Given information:
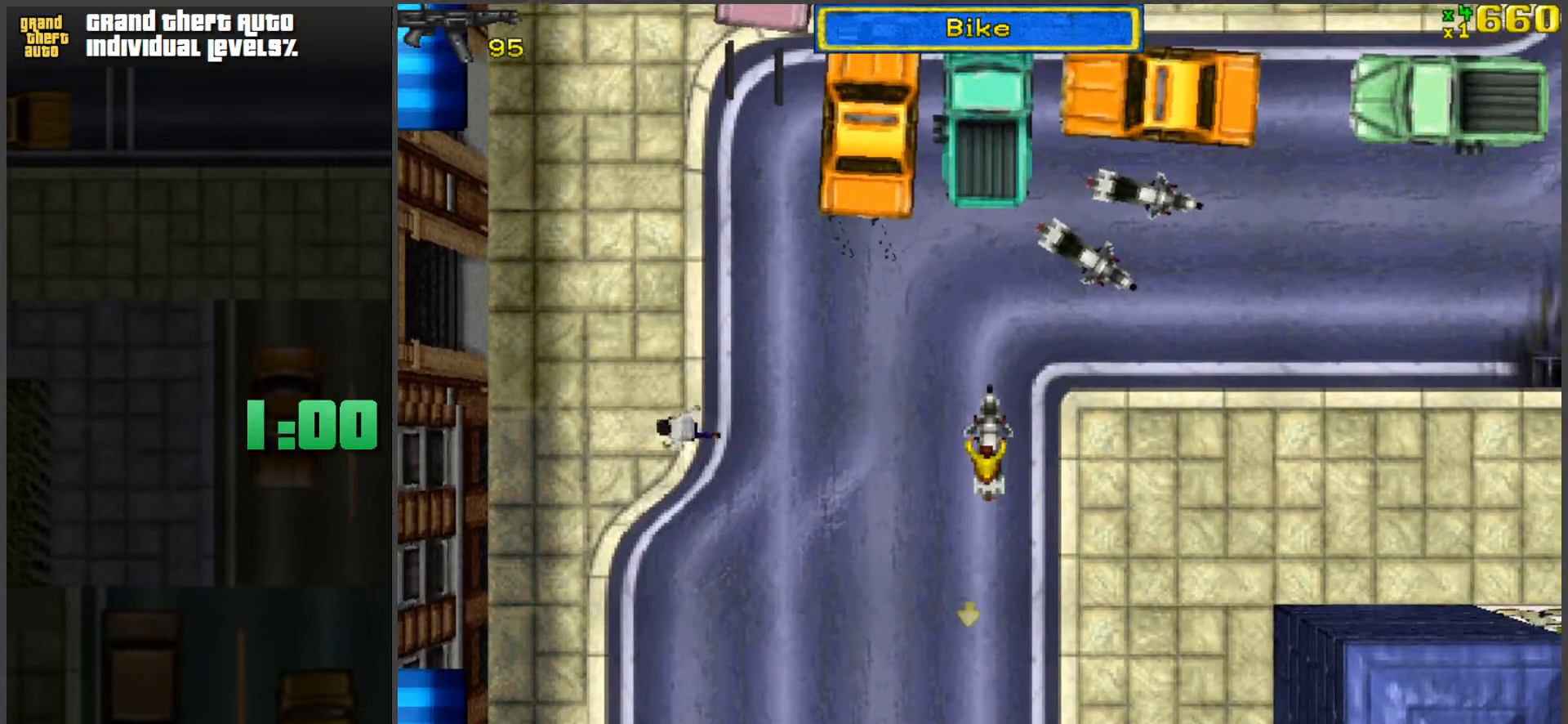
{"keys": ["a", "s"], "mouse": [], "events": []}
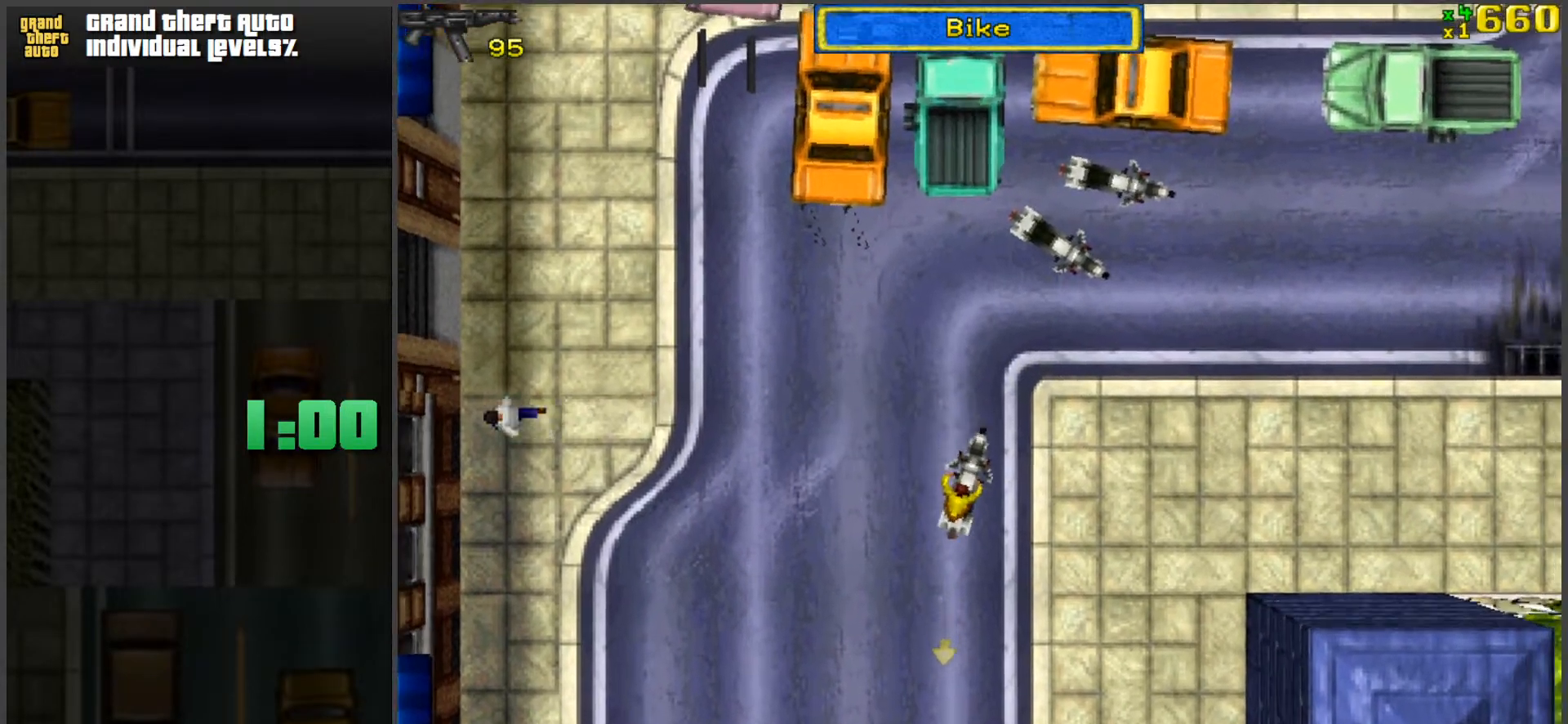
{"keys": ["d", "w"], "mouse": [], "events": [[200, "a", "up"], [200, "s", "up"], [300, "d", "down"], [333, "w", "down"]]}
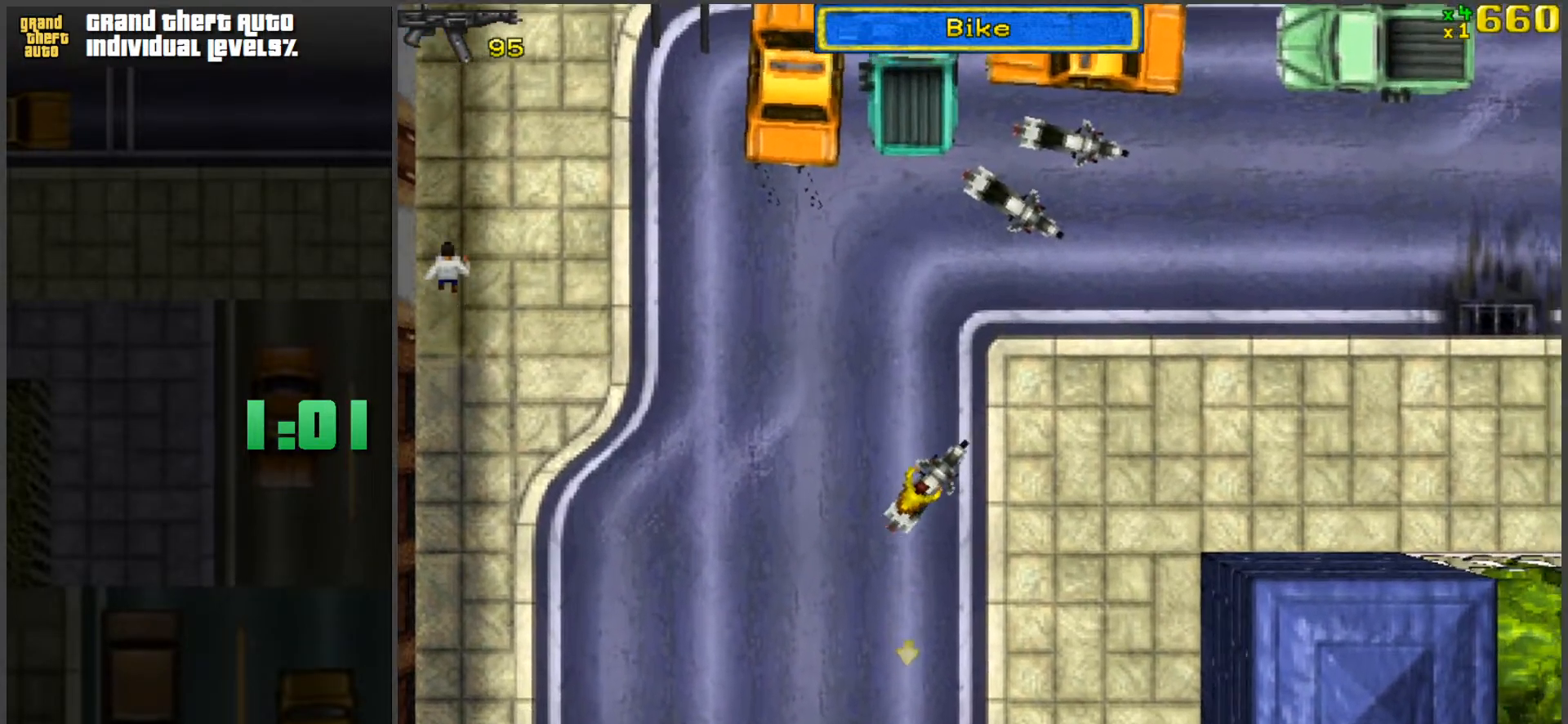
{"keys": [], "mouse": [], "events": [[33, "d", "up"], [33, "w", "up"], [317, "w", "down"], [400, "w", "up"]]}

About this exercise:
Take each line of the material above that holds the string "down" and copy it.

Reply to the exercise:
{"keys": ["d", "w"], "mouse": [], "events": [[200, "a", "up"], [200, "s", "up"], [300, "d", "down"], [333, "w", "down"]]}
{"keys": [], "mouse": [], "events": [[33, "d", "up"], [33, "w", "up"], [317, "w", "down"], [400, "w", "up"]]}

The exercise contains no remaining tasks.